Cuba
emergió de las profundidades del
mar, tras un proceso milenario de elevación
y sumersión que fue conformando su
actual estructura alargada y estrecha, semejante
a un gigantesco caimán dormido sobre
el
Mar
Caribe.
Según explica el científico
cubano Antonio Núñez Jiménez,
este archipiélago ha sufrido sucesivos
levantamientos y hundimientos bajo las olas
del mar, los cuales se hacen evidentes en
los numerosos fósiles marinos encontrados
en casi todas las elevaciones calcáreas,
lo que demuestra, precisa, que esos terrenos
aparecieron primitivamente sobre lecho de
la cuenca oceánica y después,
por movimientos extraordinarios de la corteza
terrestre, emergieron a gran altura sobre
el nivel del mar. Erizos, madréporas,
corales, foraminíferos (protozoarios
con esqueleto exterior calcáreo),
conchas, moluscos y peces en abundancia,
pueden hallarse fosilizados en casi todas
las montañas cubanas.
Por su origen, Cuba corresponde a las islas
llamadas orogénicas, es decir, las
que se formaron por el levantamiento de
cadenas montañosas u orográficas.
De acuerdo con varias teorías científicas,
este territorio surgió del fondo
del mar dividido en varias pequeñas
islas correspondientes a las cadenas de
Guaniguanico,
Las Villas, Camagüey y Oriente, que
presentaban el aspecto de un archipiélago
formado por cuatro islas alargadas.
Después que las cimas de esas montañas
lograron sobresalir por encima de las aguas,
una intensa erosión comenzó
a destruirlas, arrastrando el material arrancado
y depositándolo en las costas de
entonces, hasta que mediante una prolongada
sedimentación se produjo la unión
de las elevadas islas, añaden dichos
estudios.
Investigaciones geológicas, por su
parte, indican que posteriormente esas formaciones
volvieron a sumergirse, y durante miles
de años más fueron depositándose
incontables restos de diversos animales
y materiales sobre el fondo marino. Cuando
la isla volvió a emerger, había
aumentado de tamaño y siguió
evolucionando hasta alcanzar su forma actual.

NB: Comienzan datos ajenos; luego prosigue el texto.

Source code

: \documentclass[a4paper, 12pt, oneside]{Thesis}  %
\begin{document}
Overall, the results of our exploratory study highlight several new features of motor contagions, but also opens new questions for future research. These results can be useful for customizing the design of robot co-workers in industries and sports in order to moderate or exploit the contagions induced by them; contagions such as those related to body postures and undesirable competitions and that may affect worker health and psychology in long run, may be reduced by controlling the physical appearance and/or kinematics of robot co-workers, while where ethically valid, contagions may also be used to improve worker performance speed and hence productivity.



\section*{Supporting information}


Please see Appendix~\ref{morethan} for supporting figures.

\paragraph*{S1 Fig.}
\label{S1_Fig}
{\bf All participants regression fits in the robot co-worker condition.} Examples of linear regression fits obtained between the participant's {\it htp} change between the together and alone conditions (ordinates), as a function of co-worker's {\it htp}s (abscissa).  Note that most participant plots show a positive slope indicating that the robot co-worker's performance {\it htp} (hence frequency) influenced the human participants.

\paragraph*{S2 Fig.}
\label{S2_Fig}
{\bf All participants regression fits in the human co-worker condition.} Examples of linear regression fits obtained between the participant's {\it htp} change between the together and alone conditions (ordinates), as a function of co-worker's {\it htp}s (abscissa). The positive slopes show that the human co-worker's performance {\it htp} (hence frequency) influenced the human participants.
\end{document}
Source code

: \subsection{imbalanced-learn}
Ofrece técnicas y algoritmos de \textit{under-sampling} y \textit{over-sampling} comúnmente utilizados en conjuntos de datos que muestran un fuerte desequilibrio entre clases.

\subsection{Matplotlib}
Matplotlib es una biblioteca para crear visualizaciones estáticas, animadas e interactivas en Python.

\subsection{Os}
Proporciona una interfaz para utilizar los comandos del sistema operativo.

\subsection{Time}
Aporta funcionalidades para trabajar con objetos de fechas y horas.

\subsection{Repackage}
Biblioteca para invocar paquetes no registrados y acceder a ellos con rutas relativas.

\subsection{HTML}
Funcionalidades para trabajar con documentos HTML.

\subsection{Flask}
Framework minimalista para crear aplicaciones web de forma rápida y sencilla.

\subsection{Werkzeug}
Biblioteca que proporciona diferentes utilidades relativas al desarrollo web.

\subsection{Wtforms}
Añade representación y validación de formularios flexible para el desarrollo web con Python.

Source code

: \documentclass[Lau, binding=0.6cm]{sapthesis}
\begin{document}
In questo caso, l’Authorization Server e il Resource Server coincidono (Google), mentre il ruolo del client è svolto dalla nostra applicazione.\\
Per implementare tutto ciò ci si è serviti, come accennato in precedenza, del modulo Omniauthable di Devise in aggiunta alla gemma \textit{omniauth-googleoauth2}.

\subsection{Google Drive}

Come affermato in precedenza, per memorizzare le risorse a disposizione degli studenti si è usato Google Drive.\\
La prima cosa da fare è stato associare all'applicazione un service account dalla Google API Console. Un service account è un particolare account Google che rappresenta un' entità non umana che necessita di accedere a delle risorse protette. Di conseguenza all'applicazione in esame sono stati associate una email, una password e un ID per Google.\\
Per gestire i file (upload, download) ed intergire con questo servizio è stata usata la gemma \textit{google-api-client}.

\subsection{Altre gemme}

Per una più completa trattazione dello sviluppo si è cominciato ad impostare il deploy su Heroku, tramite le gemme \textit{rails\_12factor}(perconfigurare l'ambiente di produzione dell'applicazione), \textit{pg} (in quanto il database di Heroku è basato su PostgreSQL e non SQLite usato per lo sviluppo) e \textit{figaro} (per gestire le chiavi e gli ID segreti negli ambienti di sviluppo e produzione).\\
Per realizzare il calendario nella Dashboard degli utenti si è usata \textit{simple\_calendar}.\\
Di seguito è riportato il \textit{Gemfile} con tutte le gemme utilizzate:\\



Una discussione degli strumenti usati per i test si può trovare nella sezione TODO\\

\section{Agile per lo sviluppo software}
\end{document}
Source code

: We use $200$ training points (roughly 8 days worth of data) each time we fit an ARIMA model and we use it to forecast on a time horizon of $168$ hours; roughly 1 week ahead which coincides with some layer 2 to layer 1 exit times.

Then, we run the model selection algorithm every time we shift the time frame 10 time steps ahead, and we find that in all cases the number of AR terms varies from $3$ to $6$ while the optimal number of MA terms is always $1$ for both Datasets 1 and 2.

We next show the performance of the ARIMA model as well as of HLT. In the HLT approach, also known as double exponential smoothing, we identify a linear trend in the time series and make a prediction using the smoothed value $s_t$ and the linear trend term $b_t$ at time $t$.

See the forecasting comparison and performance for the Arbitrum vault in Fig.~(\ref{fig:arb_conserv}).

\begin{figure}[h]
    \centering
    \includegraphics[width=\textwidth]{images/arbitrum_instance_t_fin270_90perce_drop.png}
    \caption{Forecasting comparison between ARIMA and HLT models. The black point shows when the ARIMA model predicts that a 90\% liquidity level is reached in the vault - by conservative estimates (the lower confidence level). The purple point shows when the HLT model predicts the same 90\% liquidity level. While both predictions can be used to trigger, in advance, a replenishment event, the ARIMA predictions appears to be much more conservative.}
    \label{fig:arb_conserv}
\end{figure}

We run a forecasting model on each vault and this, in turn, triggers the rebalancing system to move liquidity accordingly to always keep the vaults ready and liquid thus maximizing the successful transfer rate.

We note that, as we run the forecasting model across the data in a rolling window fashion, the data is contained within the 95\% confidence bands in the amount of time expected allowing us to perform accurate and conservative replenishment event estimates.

La parte que quedó bajo las aguas
es lo que se conoce como plataforma insular
submarina.
En sus estudios sobre la Geografía
de Cuba, Núñez Jiménez
precisa que en el proceso que dio origen
al archipiélago intervino el vulcanismo.
Indica que numerosos volcanes surgieron
entre las cadenas de montañas y también
bajo las olas marinas, introduciendo lava
y otros materiales volcánicos entre
las capas de rocas sedimentarias (que se
sedimentan u originan en el fondo de mares
y lagos).
A la vez, el citado científico afirma
que los miles de kilómetros que el
mar arrebató al invadir y sumergir
parte del territorio insular, se está
recobrando nuevamente. Cuba, añade,
va ampliando sus costas por un lento movimiento
tectónico (de la corteza terrestre)
de elevación: la línea del
litoral varía constantemente, o sea,
el mar va cediendo terreno.
Los geógrafos tienen esas pruebas
en las terrazas marinas que en forma escalonada
presentan las costas cubanas, pues cada
uno de esos escalones gigantescos marca
una nueva etapa en su crecimiento y ascenso.
Nuñez Jiménez también
advierte que si el proceso emergente del
archipiélago continúa, será
rescatado como suelo emergido parte de la
actual plataforma, uniéndose, al
decir del especialista,
las islas que antaño estuvieron juntas:
la de Cuba y la de Pinos (hoy
Isla
de la Juventud). Las costas cubanas
no descansan directamente sobre el fondo
del mar, sino que el archipiélago
se asienta sobre un suelo submarino, cubierto
por las aguas de un mar de poca profundidad,
la cual tiene una extensión calculada
en unos 67 mil 831 km2 y cuyo ancho varía
entre unos cientos de metros en la costa
sur de la
Sierra
Maestra, hasta 140 kilómetros
como ocurre entre la costa meridional de
La Habana y la Isla de la Juventud. (
Golfo
de Batabanó)
En otros lugares, como el Gran Bajo de Buena
Esperanza en el
Golfo
de Guacanayabo (en la parte oriental),
ese lecho marino casi coincide con el nivel
del mar, mientras en otros aflora, formándose
los cayos e isletas que rodean a Cuba. La
profundidad de la plataforma insular varía
desde unos pocos centímetros hasta
200 metros, medida que marca el borde externo
de la misma y de ahí en adelante,
desciende tan bruscamente como en un abismo.